What the task asks | Could you repeat the data word for word while skipping the pictures?

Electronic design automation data

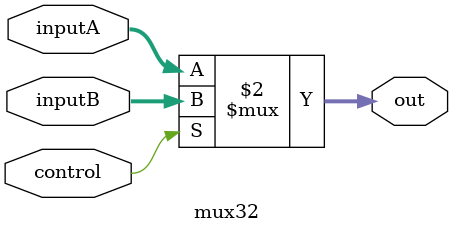
<source format=v>
`ifndef MODULE_MUX32
`define MODULE_MUX32
`timescale 1ns / 1ps


module mux32(inputA, inputB, control, out);
    parameter bits = 32;
    input [bits-1:0] inputA;
    input [bits-1:0] inputB;
    input control; //the control signal
    output [bits-1:0] out; //the output
    assign out= (control==1'b0) ?inputA:inputB;
endmodule

`endif
</source>
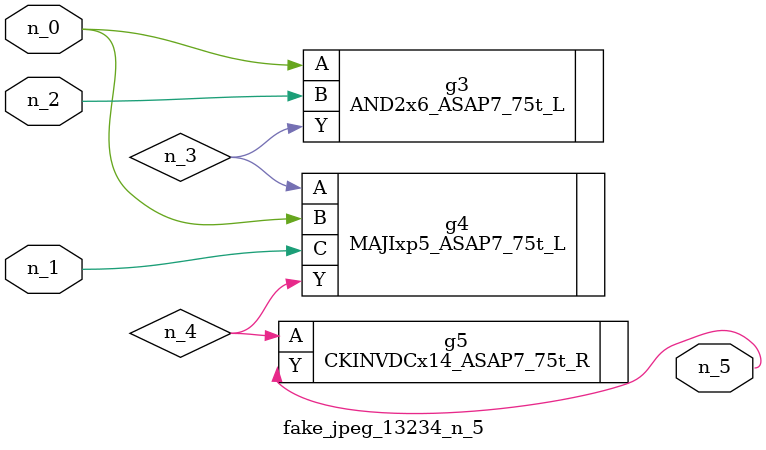
<source format=v>
module fake_jpeg_13234_n_5 (n_0, n_2, n_1, n_5);

input n_0;
input n_2;
input n_1;

output n_5;

wire n_3;
wire n_4;

AND2x6_ASAP7_75t_L g3 ( 
.A(n_0),
.B(n_2),
.Y(n_3)
);

MAJIxp5_ASAP7_75t_L g4 ( 
.A(n_3),
.B(n_0),
.C(n_1),
.Y(n_4)
);

CKINVDCx14_ASAP7_75t_R g5 ( 
.A(n_4),
.Y(n_5)
);


endmodule
</source>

Reply to the task |
<source format=v>
`ifndef MODULE_MUX32
`define MODULE_MUX32
`timescale 1ns / 1ps


module mux32(inputA, inputB, control, out);
    parameter bits = 32;
    input [bits-1:0] inputA;
    input [bits-1:0] inputB;
    input control; //the control signal
    output [bits-1:0] out; //the output
    assign out= (control==1'b0) ?inputA:inputB;
endmodule

`endif
</source>
<source format=v>
module fake_jpeg_13234_n_5 (n_0, n_2, n_1, n_5);

input n_0;
input n_2;
input n_1;

output n_5;

wire n_3;
wire n_4;

AND2x6_ASAP7_75t_L g3 ( 
.A(n_0),
.B(n_2),
.Y(n_3)
);

MAJIxp5_ASAP7_75t_L g4 ( 
.A(n_3),
.B(n_0),
.C(n_1),
.Y(n_4)
);

CKINVDCx14_ASAP7_75t_R g5 ( 
.A(n_4),
.Y(n_5)
);


endmodule
</source>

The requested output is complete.